Among European carriers, Aegean has made one of the broadest cuts, suspending flights not only to Riyadh, Amman, Tel Aviv, and Beirut, but also to Erbil, Baghdad, and Dubai, with some routes paused into late June and early July. airBaltic has canceled Tel Aviv services through the end of May and pushed Dubai cancellations all the way to late October, showing how cautious some airlines remain about restoring Gulf flying.

Air France and KLM are also retreating, though on different timelines. Air France has suspended Tel Aviv, Beirut, Dubai, and Riyadh until early May, while KLM has paused Riyadh, Dammam, and Dubai on longer schedules. KLM is also canceling 160 flights within Europe in the coming month, linking the decision directly to the economics of high kerosene costs.

British Airways is taking a more strategic approach: it is not exiting the region entirely, but when services resume it will cut Dubai, Doha, and Tel Aviv to one daily flight, reduce Riyadh, and permanently drop Jeddah. Iberia Express is also out of Tel Aviv through the end of May.

LOT has suspended Tel Aviv, Riyadh, and Beirut on different timelines, with Dubai now pushed back to its winter schedule. Finnair has canceled Doha until early July and is keeping well clear of Iraqi, Iranian, Syrian, and Israeli airspace, while also delaying Dubai until October. Lufthansa Group has made some of the strongest cuts in the market.
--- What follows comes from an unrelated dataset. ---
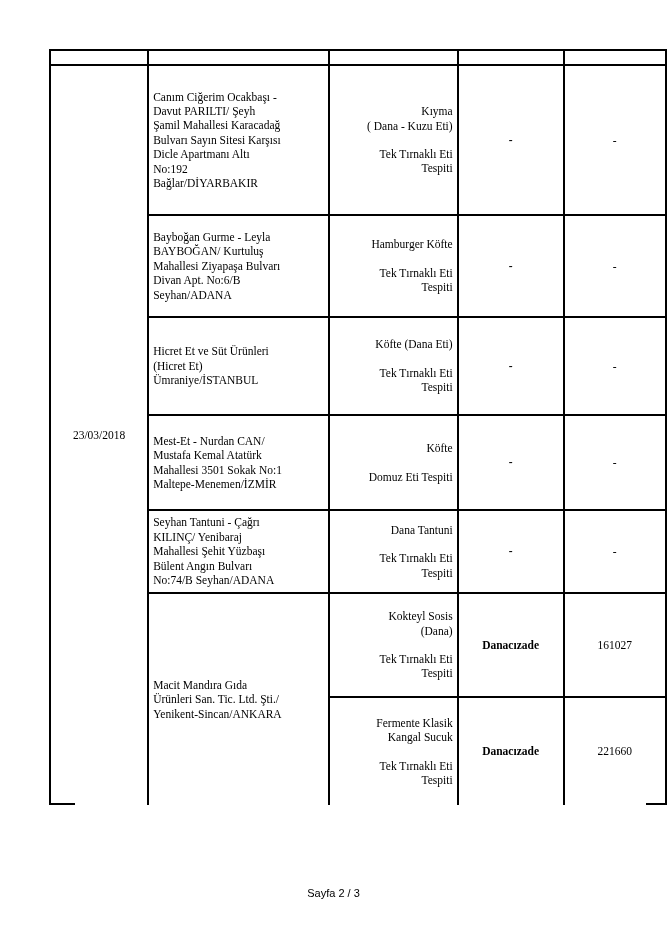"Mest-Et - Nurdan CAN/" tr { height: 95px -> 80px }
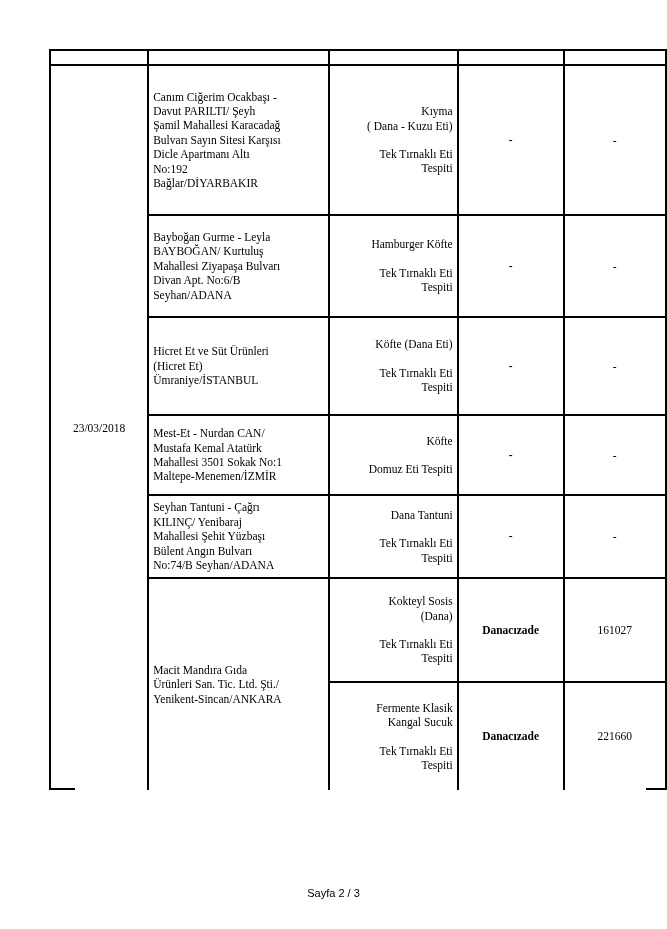"Sayfa 2 / 3" div.footer { html: <div>Sayfa 2 / 3</div> -> none }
Lufthansa, Swiss, Austrian, Brussels Airlines, and Edelweiss have all suspended Dubai and Tel Aviv through May 31, while Abu Dhabi, Amman, Beirut, Dammam, Riyadh, Erbil, Muscat, and Tehran are paused until October 24. Eurowings has also prolonged multiple suspensions, and Lufthansa itself is grounding aircraft earlier than planned as fuel prices reshape its cost base.

Gulf and Asian Carriers Keep Flying While Others Reposition

The Gulf carriers remain crucial to holding the global network together. Emirates says it is still operating a reduced schedule to more than 100 destinations, while Etihad is maintaining commercial service to around 80 destinations from Abu Dhabi.

Qatar Airways has taken the strongest recovery stance of the three, saying it will expand its network to more than 150 destinations from June 16. These airlines are not untouched by the crisis, but they are clearly trying to preserve their role as long-haul connectors while foreign competitors stay cautious.

Asian airlines are showing a split picture. Cathay Pacific has suspended Dubai and Riyadh until June 30, including cargo freighter service until the end of May, but it is also adding extra passenger flights to London, Paris, and Zurich to serve stronger Europe demand. Japan Airlines has temporarily suspended Tokyo-Doha services while also adding a Tokyo-London frequency.

Malaysia Airlines has suspended Doha until mid-June, while Singapore Airlines has extended its Dubai suspension until the end of May and added flights on the Singapore-London Gatwick and Singapore-Melbourne routes. Qantas is not focused on Middle East suspensions in the same way, but it is clearly responding to the same market shift by increasing service to Rome and Paris and adding more Perth-Singapore flying.

North American carriers are mostly choosing caution. Delta has canceled New York-Tel Aviv and delayed the return of Atlanta-Tel Aviv until September, while the planned Boston-Tel Aviv launch is now postponed indefinitely. Air Canada has canceled both Tel Aviv and Dubai until September 7.

Across the market, the message is the same: this is no longer just a regional scheduling issue. It is a global network reset, and airlines are using suspensions, capacity cuts, and route redeployments to manage a much more volatile travel environment.